With that set of credentials, she has never shied from hiring capable people, then allowing them to do their jobs. Thus, people and organizations dealing with CHPA over the years have always known that the various individuals within the organization, while acting on their own, have always had Suydam behind them.

As well, Suydam came to CHPA without either the ego or insecurities that paralyze many association executives. As a result, she has often been content to be a background figure at CHPA, allowing others within the organization to speak for it. When the force of her personality, intelligence and influence was called for, however, she has always been there.
Suydam has brought other attributes to her job. When in need of assistance or out of her depth, situations infrequently encountered, Suydam has never hesitated to ask for help. In other words, she invariably knew she what she didn’t know. More to the point, she has always had enough confidence in what she did know to enable her to ask for assistance when she needed it.
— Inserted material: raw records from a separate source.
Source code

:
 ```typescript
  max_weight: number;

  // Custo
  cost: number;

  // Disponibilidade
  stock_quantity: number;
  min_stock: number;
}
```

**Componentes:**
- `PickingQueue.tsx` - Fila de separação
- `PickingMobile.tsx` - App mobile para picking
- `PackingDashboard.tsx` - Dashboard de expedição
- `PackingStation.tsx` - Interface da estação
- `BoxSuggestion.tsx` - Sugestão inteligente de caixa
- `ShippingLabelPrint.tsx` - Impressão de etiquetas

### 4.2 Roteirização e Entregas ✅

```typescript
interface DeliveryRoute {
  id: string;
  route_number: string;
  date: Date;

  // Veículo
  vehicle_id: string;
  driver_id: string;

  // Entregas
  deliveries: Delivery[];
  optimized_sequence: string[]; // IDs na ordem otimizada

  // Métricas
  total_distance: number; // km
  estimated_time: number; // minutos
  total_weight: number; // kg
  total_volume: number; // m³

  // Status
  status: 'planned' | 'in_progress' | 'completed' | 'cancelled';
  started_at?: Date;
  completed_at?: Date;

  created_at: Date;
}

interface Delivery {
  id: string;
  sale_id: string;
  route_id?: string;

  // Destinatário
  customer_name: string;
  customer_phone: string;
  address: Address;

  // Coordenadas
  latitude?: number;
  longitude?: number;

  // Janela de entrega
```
At bottom, though, Suydam has succeeded because she quickly made CHPA her organization. She made difficult decisions — and made them work. On critical or controversial issues, Suydam was invariably out front of the issue, sure of her facts, in front of the news media. When she was frustrated or stymied, a not infrequent occurrence in dealing with legislators and regulators who often have little grasp of an issue, and even less grasp of the facts behind the issue, it was her loss, not because she had to confront her board, but because she took it all so personally.

So, as Suydam prepares to leave, the CHPA board has set in motion a process to find her replacement. Many of the usual suspects, or types, have already been hinted at — a congressman or senator, an association leader, perhaps a retired business executive.

But those who know best know that this remarkable woman will not be so easy to replace. One hopes, then, that at the least the board will try as nearly as possible to duplicate, in choosing Suydam’s successor, some of those qualities that have made her so successful.